Parigi – Terminata l’annosa fase delle primarie socialiste, che ha decretato la vittoria al secondo turno del normal François Hollande, a discapito della gauche sectaire di Martine Aubry, per l’UMP e per il Presidente della Repubblica Nicolas Sarkozy è giunta l’ora di riorganizzarsi per lanciare il contrattacco, partendo dalla stroncatura delle proposte, a loro parere irrealizzabili, avanzate dal deputato di Corrèze. Restando tuttavia sull’attenti, per la defezione non ancora definitiva di Dominique de Villepin, rivale storico dell’attuale chef d’État. Ce ne hanno parlato su Le Figaro di giovedì Anne Rovan e Judith Waintraub nel loro “2012, un orizzonte meno ingombrante per Sarkozy”.

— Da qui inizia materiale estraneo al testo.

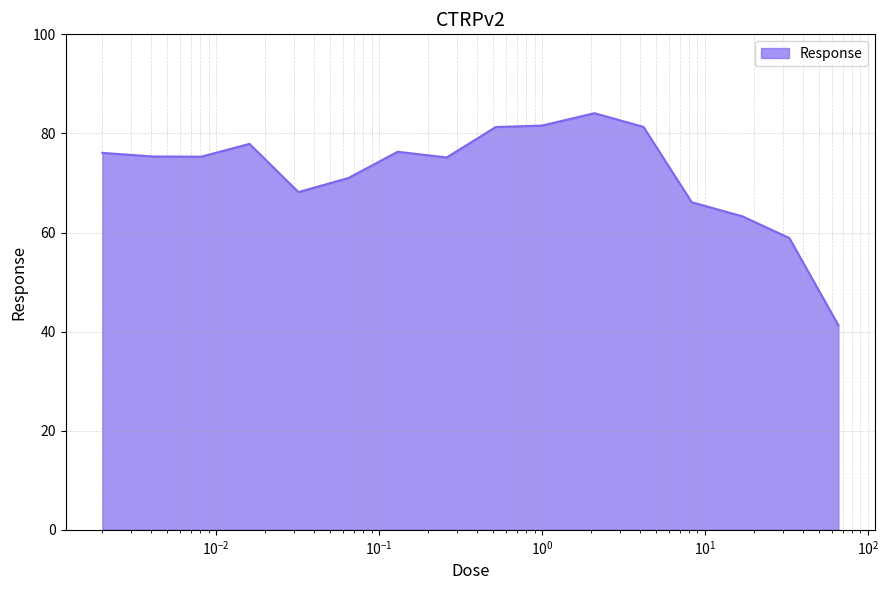

What is the difference between the second highest and minimum values?

40.3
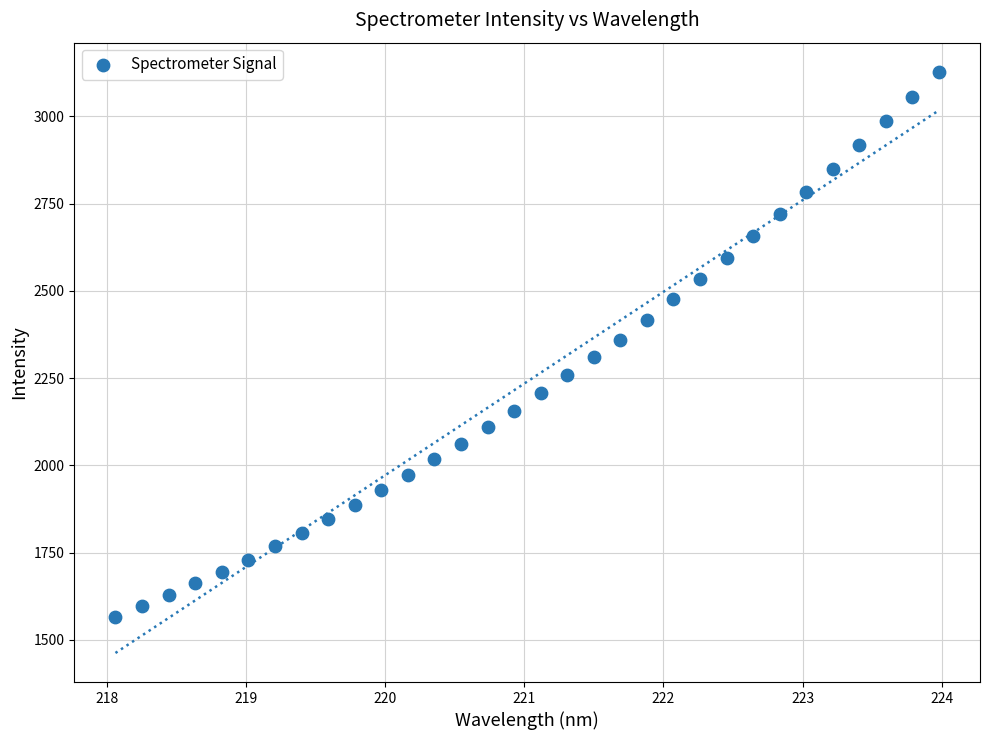

What is the range of X values (max minus min)?

5.9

“Non c’è ancora la conferma definitiva dell’abbandono di Dominique de Villepin per la corsa all’Eliseo, ma le condizioni per una tregua con l’attuale capo dello Stato sembrano ormai essere state trovate in maniera soddisfacente. Di settimana in settimana, attraverso i suoi interventi pubblici, l’ex braccio destro di Jacques Chirac ha infatti addolcito le sue critiche – fino a un mese fa aspre e pungenti – nei confronti dei Nicolas Sarkozy. Certo, ha riaffermato martedì scorso che il suo «impegno» a partecipare alle presidenziali del 2012 sarebbe stato «totale», ma l’ora dell’acquietamento con il capo dello Stato è ormai giunta. L’imprecatore che fino all’anno scorso parlava di Sarkozy come «uno dei problemi della Francia», ha evocato agli inizi di ottobre i suoi contatti ‘repubblicani’ con il presidente, al quale ormai rende visita con una certa regolarità. Hervé Seveno, amico di Dominique de Villepin ed ex n° 3 della République solidaire, ha inoltre ammesso implicitamente che lo scenario attuale rende realmente possibile un suo avvicinamento all’UMP di Sarkozy”.

Difficile a dirsi, considerati gli anni di critiche e scontri che hanno visto protagonisti Nicolas Sarkozy e Dominique de Villepin, a partire dal 1995, quando il primo, durante le elezioni presidenziali, preferì porsi dalla parte di Édouard Balladur che da quella di Jacques Chirac, perdendo clamorosamente alla prima tornata elettorale. Per non parlare dell’affaire Clearstream 2 e del partito, rivelatosi in seguito un mezzo fallimento, creato dell’ex primo ministro Villepin il 19 giugno del 2010, République solidaire, come netta separazione da Sarkozy.

Insomma, sembra un po’ azzardato parlare di una riconciliazione possibile Sarkozy-Villepin, nonostante le maliziose e spesso provocatorie esternazioni dei loro fedelissimi, anche perché, dando un’occhiata ai sondaggi, l’attuale peso politico dell’ex leader di République solidaire è al minimo storico. Tuttavia c’è chi dice che, verso i primi di novembre, egli potrebbe lanciare un ultimo e definitivo appello ad Alain Juppé, al fine di tentare un riavvicinamento all’UMP. Intanto Sarkò, nuovamente papà, cerca di allargare il suo elettorato, chiamando a sé il capo del Nouveau Centre, Hervé Morin, per riconquistare un’opinione pubblica, che dopo gli ultimi affaires, gli ha voltato le spalle in favore del homme normal: François Hollande.